С придыханием Гончаров вновь взял ноту ля.

– Вы вообще, что ли охренели? Можно, конечно, можно, но это уже полный… Если потом это говно всплывет, что мы дела не заводим, дабы рейтинг этой гребаной раскрываемости не портить, это все, мать его, хештег. – Полковник сложил указательные и средние пальцы на обеих руках так, что получилась решетка. – Что за удивление? Дочка недавно показала символ, говорит модный.

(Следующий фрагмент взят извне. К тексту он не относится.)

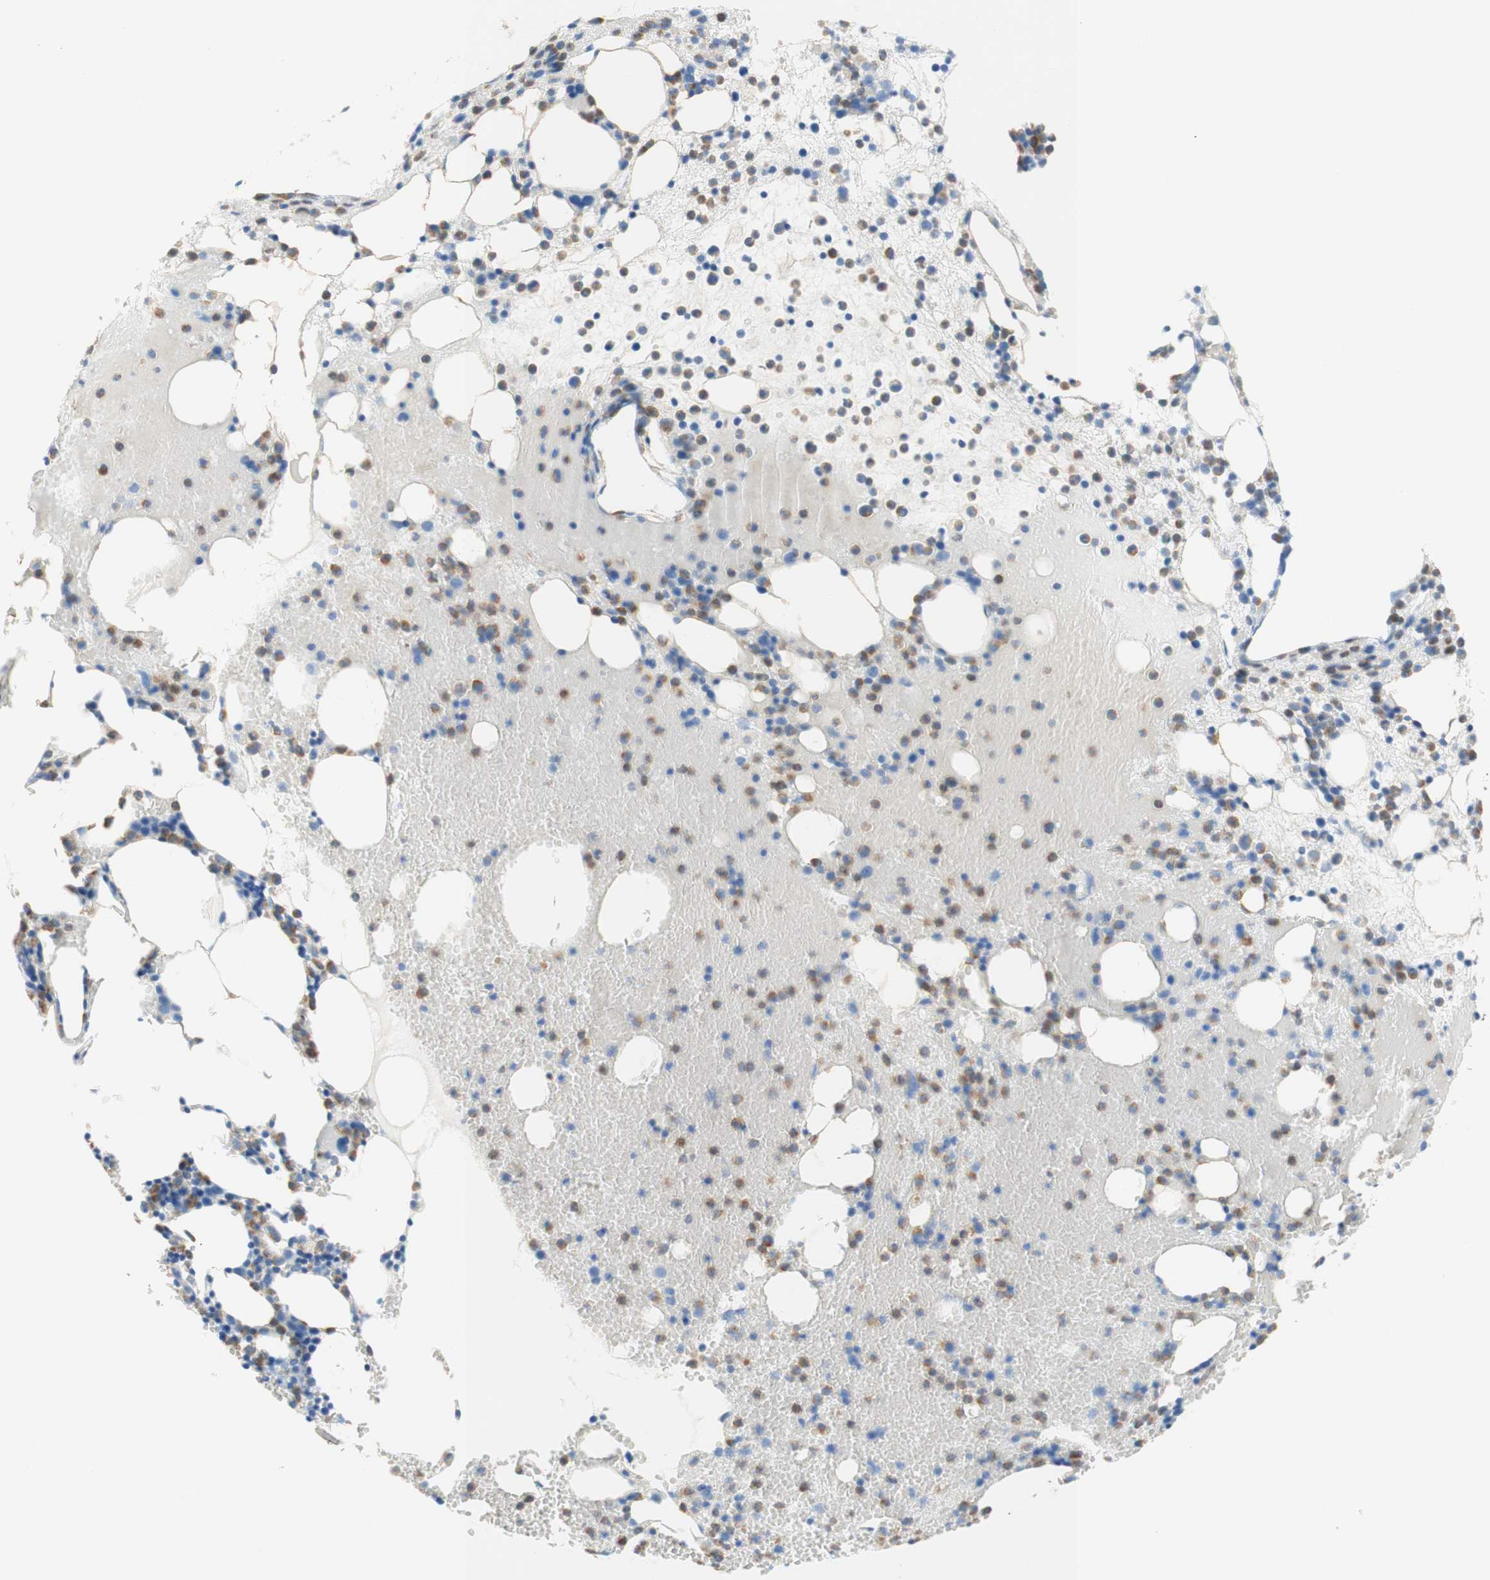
{"staining": {"intensity": "moderate", "quantity": "25%-75%", "location": "cytoplasmic/membranous"}, "tissue": "bone marrow", "cell_type": "Hematopoietic cells", "image_type": "normal", "snomed": [{"axis": "morphology", "description": "Normal tissue, NOS"}, {"axis": "morphology", "description": "Inflammation, NOS"}, {"axis": "topography", "description": "Bone marrow"}], "caption": "Immunohistochemical staining of unremarkable human bone marrow exhibits 25%-75% levels of moderate cytoplasmic/membranous protein positivity in approximately 25%-75% of hematopoietic cells.", "gene": "CEACAM1", "patient": {"sex": "female", "age": 79}}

А, хрен с ним, – затряс головой начальник.

– Да нормально всё будет, Владимир Сергеевич, – подключился к разговору криминалист, – шрамы действительно странные. Я уверен, что Брянский даст ответ об их происхождении и точном времени смерти, а это уже полдела. Там, глядишь, и алкоголь найдется, тогда прикинем ее маршрут, близлежащие магазины, кафе.

В словах Шилова была логика, они внушали доверие, надежду и даже некоторую уверенность, но Владимиру Сергеевичу было не до этого. Полковнику требовалось собраться с собственными мыслями.

– Фото оставьте мне и валите работать, – махнул рукой Гончаров, не поддавшийся на увещевания криминалиста.

Вернувшись в кабинет, Борисов налил воду в чайник и, присев за стол, стал осматривать кружку. Кружка оказалась из-под кофе, а это значит, была достаточно чистой, чтобы в ней можно было вновь растворить пару ложек бодрящих коричневых гранул южноамериканского, если верить упаковке, происхождения.

– Идеи есть, а, Ген?

– Без заключения не хочу фантазировать, а то в голову что-нибудь придет, чрез чур гениальное, и начнем факты подстраивать.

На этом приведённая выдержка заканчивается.